Eamonn Coghlan

Hall of Fame Induction 2008

The Hall of Fame award is presented to an athlete who has achieved to the highest level and is considered world class. The recipients have transcended the sport and are sporting legends. 

By any standards, Eamonn Coghlan’s 1983 was an exceptional year; first that sensational world indoor mile record of 3:49.78 for the man known universally as Chairman of the Boards, then later in the summer, the inaugural IAAF World Championship 5,000 metres title - a landmark achievement in Irish athletics.

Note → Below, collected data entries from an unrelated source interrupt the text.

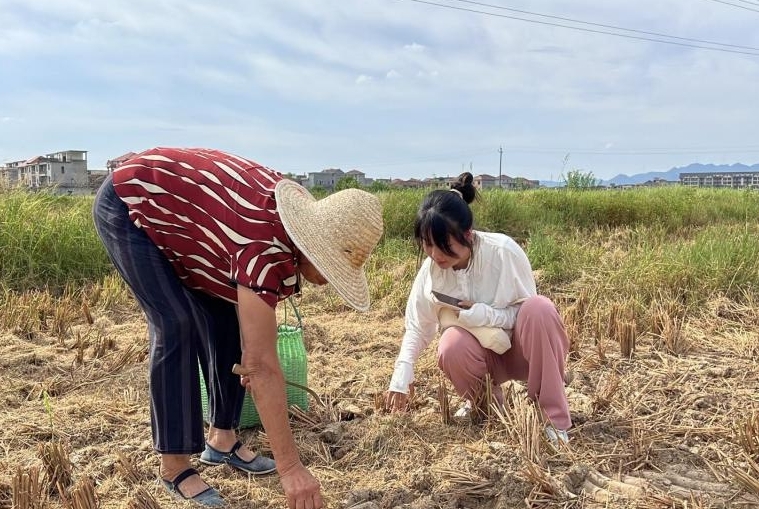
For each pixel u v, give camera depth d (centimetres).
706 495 264
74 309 585
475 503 269
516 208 1204
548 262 769
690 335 500
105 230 251
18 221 700
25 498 258
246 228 225
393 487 277
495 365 339
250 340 220
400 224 1062
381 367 452
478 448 300
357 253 232
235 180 236
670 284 621
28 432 339
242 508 270
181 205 238
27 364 441
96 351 464
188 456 278
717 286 616
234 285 242
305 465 304
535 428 290
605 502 258
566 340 316
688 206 1402
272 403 225
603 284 652
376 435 320
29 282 675
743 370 419
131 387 405
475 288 323
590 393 385
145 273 248
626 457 299
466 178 337
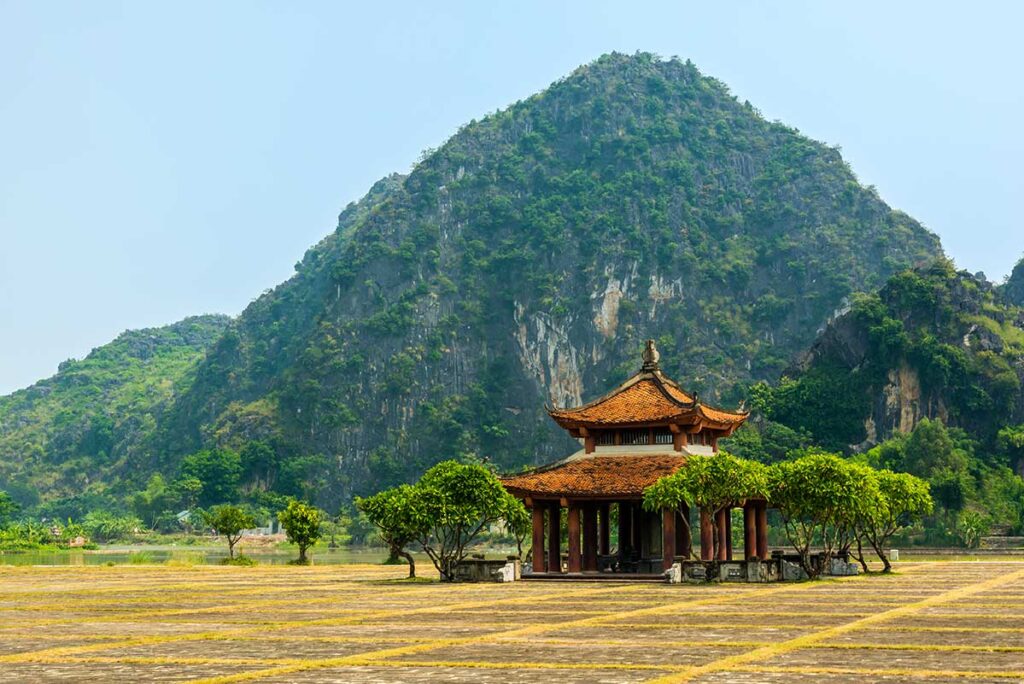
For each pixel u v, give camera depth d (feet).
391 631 142.92
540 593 224.94
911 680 96.27
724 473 263.29
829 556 296.51
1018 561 416.87
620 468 295.89
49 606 196.03
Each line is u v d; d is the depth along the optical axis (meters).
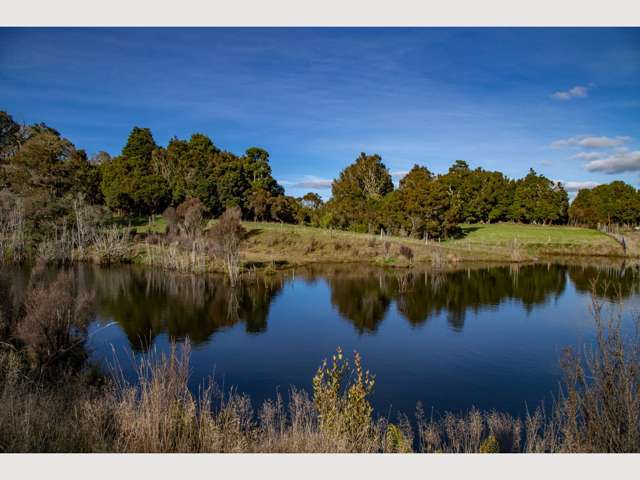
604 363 6.10
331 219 79.25
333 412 8.60
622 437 5.80
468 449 10.21
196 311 29.05
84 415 8.33
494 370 18.91
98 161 102.69
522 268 51.06
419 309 30.50
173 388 8.51
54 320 15.51
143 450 7.10
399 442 9.52
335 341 23.02
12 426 7.09
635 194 91.38
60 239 51.59
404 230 69.75
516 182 107.81
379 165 108.12
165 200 75.69
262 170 91.94
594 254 65.19
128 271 44.47
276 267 49.84
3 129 71.25
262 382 17.16
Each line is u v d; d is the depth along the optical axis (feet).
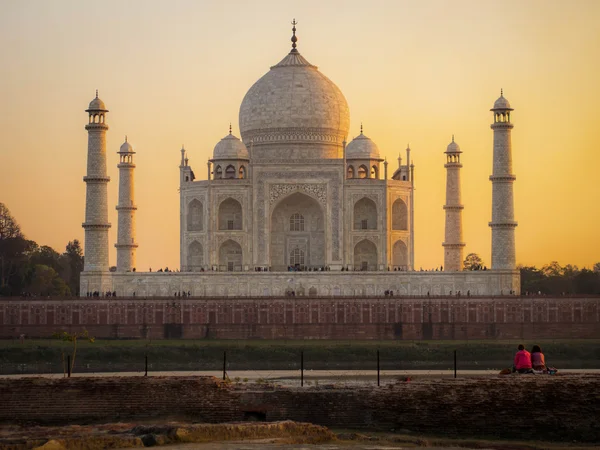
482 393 436.76
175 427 412.98
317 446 404.36
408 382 453.17
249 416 450.30
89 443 398.21
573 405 431.84
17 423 448.24
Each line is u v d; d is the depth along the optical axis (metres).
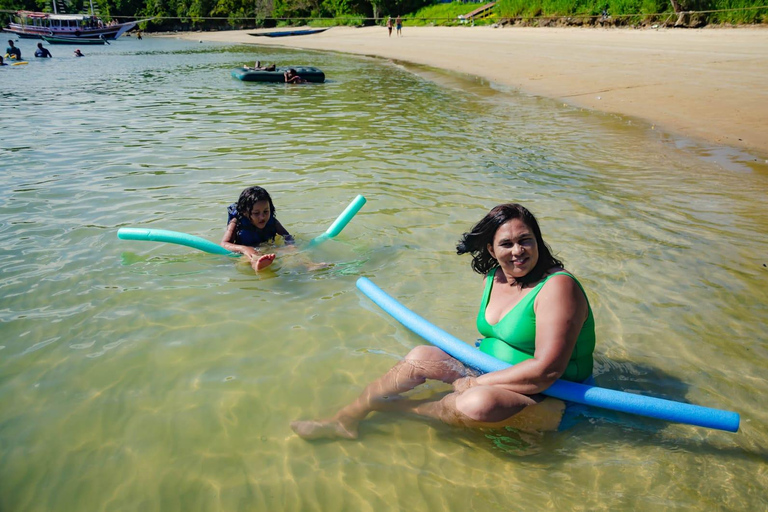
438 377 2.82
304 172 6.80
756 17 22.80
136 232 4.29
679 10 24.84
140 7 71.75
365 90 15.19
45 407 2.81
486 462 2.46
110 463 2.47
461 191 5.99
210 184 6.32
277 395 2.90
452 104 12.32
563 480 2.35
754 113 9.44
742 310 3.61
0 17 58.59
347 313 3.68
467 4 43.97
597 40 23.03
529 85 14.45
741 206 5.46
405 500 2.28
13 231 4.95
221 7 68.19
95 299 3.83
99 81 18.25
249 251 4.36
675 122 9.38
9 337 3.37
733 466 2.40
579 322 2.49
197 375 3.05
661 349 3.22
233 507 2.25
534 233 2.60
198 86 16.69
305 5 61.84
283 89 15.73
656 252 4.45
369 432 2.63
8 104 12.92
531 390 2.52
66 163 7.31
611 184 6.23
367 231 4.95
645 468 2.40
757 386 2.90
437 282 4.06
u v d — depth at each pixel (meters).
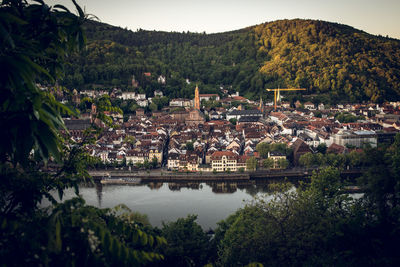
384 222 27.61
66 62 15.90
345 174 168.50
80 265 11.68
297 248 30.67
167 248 47.47
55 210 12.31
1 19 9.83
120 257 11.70
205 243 65.94
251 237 37.59
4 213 13.35
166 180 166.62
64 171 18.73
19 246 11.08
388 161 30.91
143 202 130.25
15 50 10.80
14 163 11.78
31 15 12.81
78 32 13.95
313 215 34.91
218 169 177.38
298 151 188.62
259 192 145.12
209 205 126.88
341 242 27.45
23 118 10.74
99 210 14.02
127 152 190.12
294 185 156.25
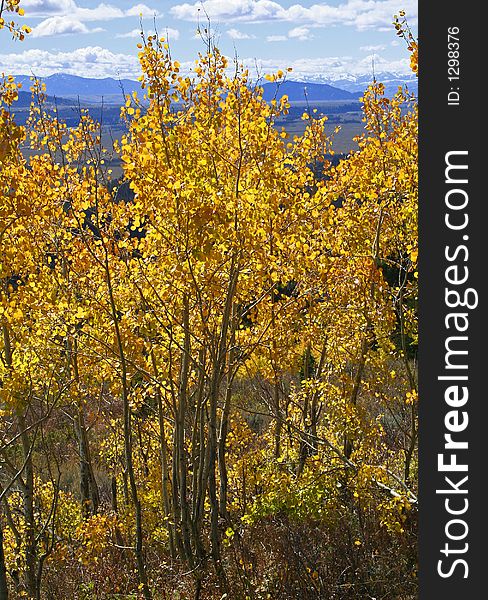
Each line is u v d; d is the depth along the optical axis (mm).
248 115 7180
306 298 9305
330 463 10117
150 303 8211
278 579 8258
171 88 7230
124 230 7977
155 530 11477
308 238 7891
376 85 9930
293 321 9758
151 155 6965
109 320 8789
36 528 10492
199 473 9031
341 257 9289
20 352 8977
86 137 7723
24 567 10523
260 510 9344
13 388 8703
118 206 7824
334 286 9266
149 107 7309
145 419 11641
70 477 14719
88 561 9414
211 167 7406
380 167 9797
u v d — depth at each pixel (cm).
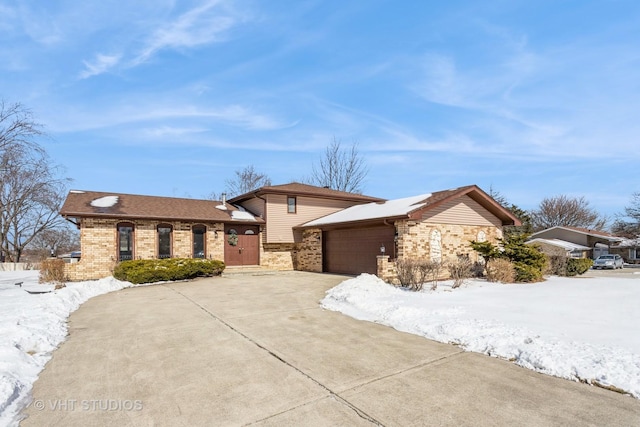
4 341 506
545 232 4172
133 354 520
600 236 3816
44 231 3241
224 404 361
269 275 1683
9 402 356
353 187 3506
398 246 1353
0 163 1961
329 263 1844
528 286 1173
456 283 1141
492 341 545
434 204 1380
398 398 373
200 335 620
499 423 322
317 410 348
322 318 751
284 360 491
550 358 460
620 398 369
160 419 332
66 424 324
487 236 1670
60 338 599
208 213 1838
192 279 1517
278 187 2066
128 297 1047
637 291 1049
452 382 414
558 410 345
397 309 764
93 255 1510
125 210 1617
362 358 498
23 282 1493
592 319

In those seven months period from February to August, Eamonn seemed almost invincible, and to athletics enthusiasts everywhere, but especially here in Ireland, he became one of the all-time greats. We had shared in his disappointment at finishing fourth in the 1500m at the Montreal Olympics, then four years later in Moscow, when he again finished fourth, this time in the 5,000 metres. Between the two, there was silver in the European Championships at Prague in 1978.

Video credit tommytempo1

That victory in Helsinki was one of the greatest moments in Irish sport. Eamonn ran the perfect race, third at the bell, making his move 300m out, and by the time they hit the home straight it was all over - 13:28.53, and the last 1,000m at sub-four minute mile pace. Everyone remembers his jubilation at the win, and at 30 years of age it was no more than he deserved.

That win will live forever in our memories, but there were many wins, and a long series of incredible times, including his 3:36.2 for 1,500 metres and 13:19.13 for the 5,000 metres.

He won three AAAs titles, 11 Irish Championships, the World Cup 5,000m in 1981 as well as seven Wannamaker Miles. There was a brilliant 4:54.07 world record for the 2,000 metres, and then that unforgettable swansong; the first – and to this day only – sub-four minute Masters Mile. Has any athlete ever made a more fitting exit from the arena?

It could hardly be more appropriate that this Hall of Fame Award comes 25 years after Eamonn Coghlan’s finest hour that day in Helsinki. A well-deserved honour for a truly great athlete.